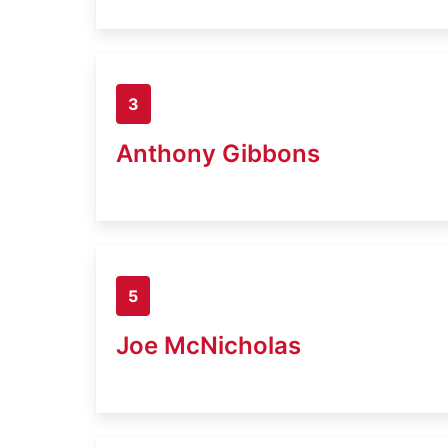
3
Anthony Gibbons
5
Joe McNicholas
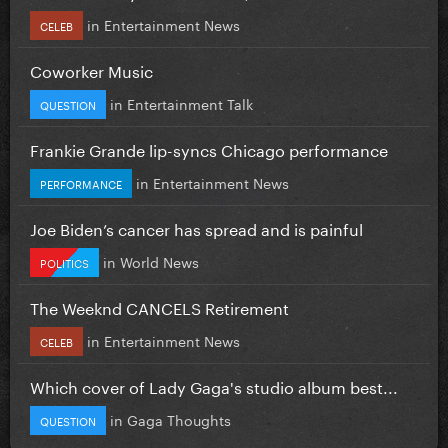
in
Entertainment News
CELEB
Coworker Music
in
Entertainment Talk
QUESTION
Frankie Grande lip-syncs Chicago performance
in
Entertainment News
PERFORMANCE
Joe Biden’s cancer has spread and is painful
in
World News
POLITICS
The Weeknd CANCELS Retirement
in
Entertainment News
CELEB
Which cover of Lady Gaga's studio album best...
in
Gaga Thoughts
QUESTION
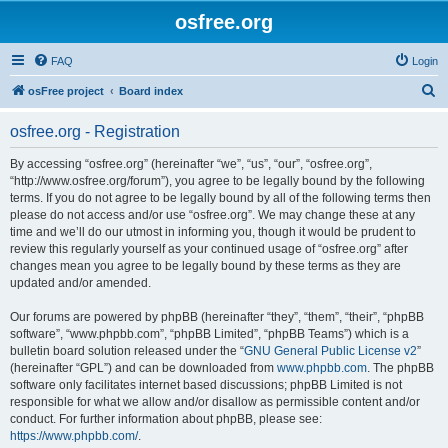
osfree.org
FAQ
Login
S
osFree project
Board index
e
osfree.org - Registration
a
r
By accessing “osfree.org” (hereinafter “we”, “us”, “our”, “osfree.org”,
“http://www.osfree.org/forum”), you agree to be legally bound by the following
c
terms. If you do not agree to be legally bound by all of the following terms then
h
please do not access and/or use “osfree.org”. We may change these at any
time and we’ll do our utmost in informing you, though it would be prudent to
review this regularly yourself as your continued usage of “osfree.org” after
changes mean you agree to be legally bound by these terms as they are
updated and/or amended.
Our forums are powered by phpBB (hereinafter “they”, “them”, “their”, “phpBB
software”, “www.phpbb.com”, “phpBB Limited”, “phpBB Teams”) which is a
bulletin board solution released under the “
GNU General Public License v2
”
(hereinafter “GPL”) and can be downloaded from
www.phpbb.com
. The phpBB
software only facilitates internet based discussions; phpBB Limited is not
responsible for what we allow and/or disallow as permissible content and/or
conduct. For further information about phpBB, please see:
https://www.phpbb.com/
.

········

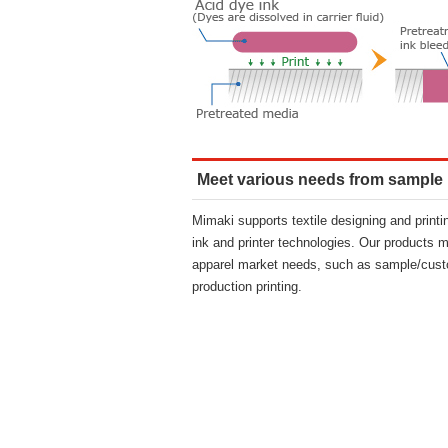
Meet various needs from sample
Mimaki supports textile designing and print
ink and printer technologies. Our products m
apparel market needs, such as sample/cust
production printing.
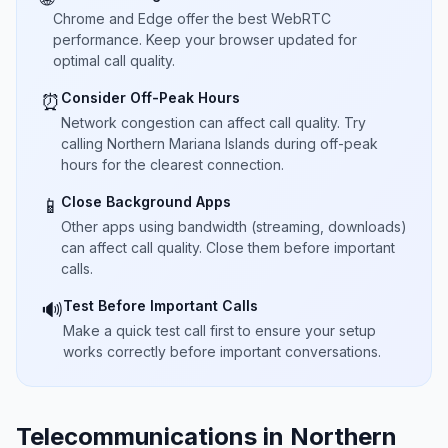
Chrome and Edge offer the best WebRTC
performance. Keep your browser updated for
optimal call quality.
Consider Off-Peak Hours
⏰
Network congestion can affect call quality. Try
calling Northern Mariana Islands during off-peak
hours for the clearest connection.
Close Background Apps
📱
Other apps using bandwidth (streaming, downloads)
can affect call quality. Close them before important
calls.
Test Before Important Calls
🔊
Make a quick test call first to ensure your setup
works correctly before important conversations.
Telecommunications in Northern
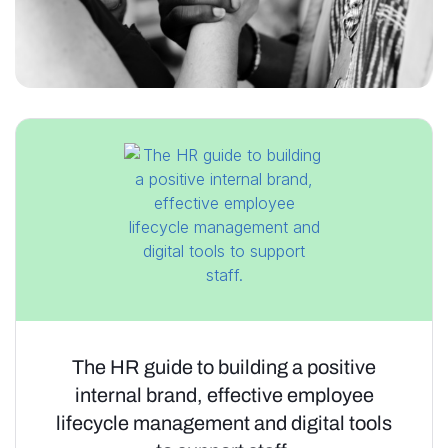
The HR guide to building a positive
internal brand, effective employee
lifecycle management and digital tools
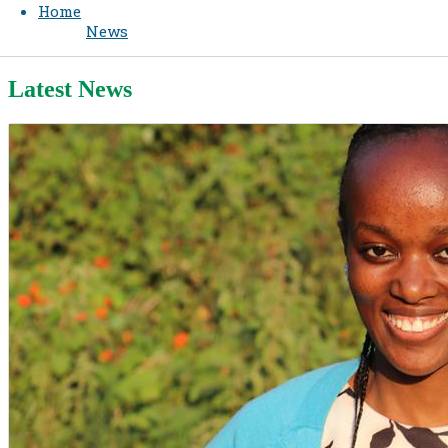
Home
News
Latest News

········

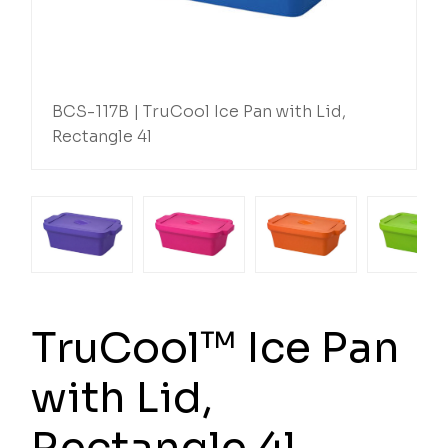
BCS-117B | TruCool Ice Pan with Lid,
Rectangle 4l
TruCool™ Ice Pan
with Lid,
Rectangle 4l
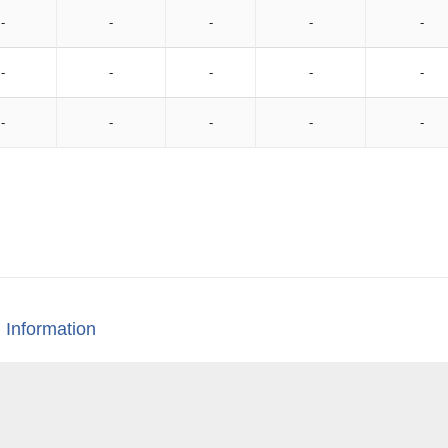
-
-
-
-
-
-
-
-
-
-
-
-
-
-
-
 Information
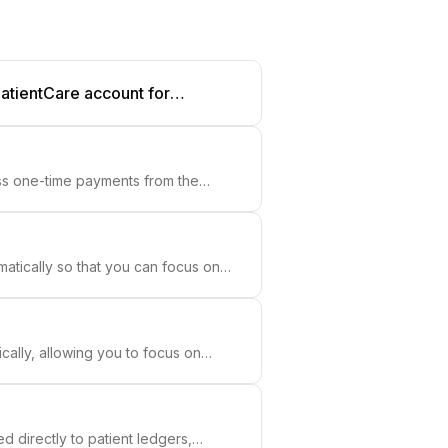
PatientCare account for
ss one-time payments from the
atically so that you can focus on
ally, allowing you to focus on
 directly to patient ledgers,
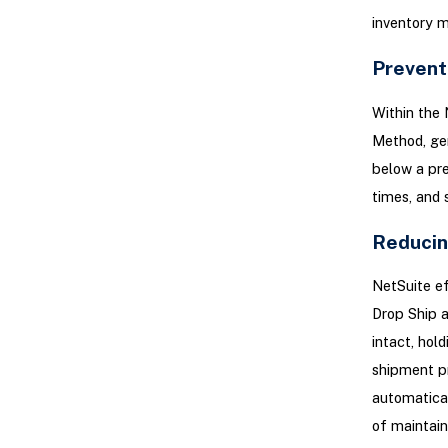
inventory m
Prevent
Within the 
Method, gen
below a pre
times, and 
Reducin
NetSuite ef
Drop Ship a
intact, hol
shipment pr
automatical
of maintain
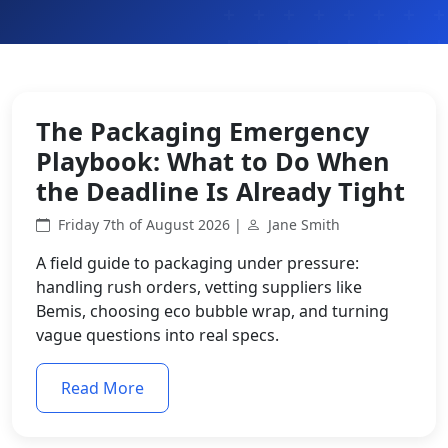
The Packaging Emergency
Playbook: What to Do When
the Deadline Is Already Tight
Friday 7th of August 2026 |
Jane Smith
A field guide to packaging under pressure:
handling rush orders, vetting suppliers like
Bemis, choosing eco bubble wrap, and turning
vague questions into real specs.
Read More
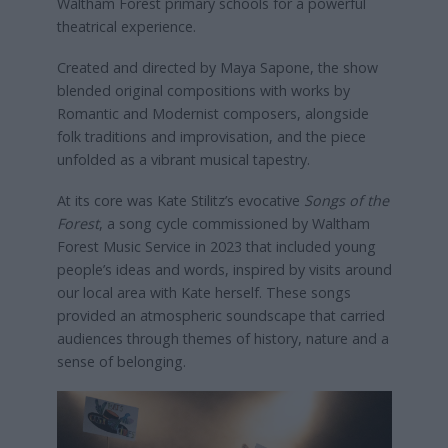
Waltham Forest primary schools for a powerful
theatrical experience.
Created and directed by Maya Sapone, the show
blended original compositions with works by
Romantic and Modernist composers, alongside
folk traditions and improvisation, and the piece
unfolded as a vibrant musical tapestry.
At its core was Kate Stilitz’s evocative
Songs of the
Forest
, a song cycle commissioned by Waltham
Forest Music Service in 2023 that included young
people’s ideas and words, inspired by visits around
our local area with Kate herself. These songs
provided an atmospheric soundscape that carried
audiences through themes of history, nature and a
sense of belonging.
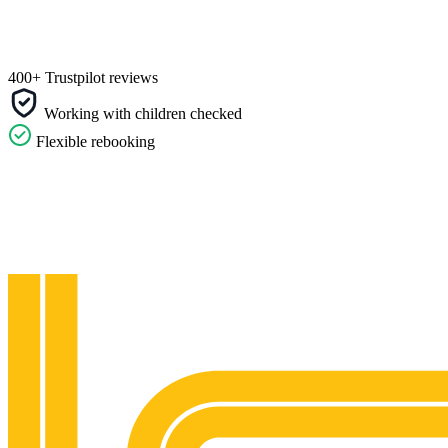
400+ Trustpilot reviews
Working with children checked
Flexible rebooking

········

Your objective: The lines needed are those in the data above that hold the string "they"; copy each of them.

Response to the task:
changes mean you agree to be legally bound by these terms as they are
Our forums are powered by phpBB (hereinafter “they”, “them”, “their”, “phpBB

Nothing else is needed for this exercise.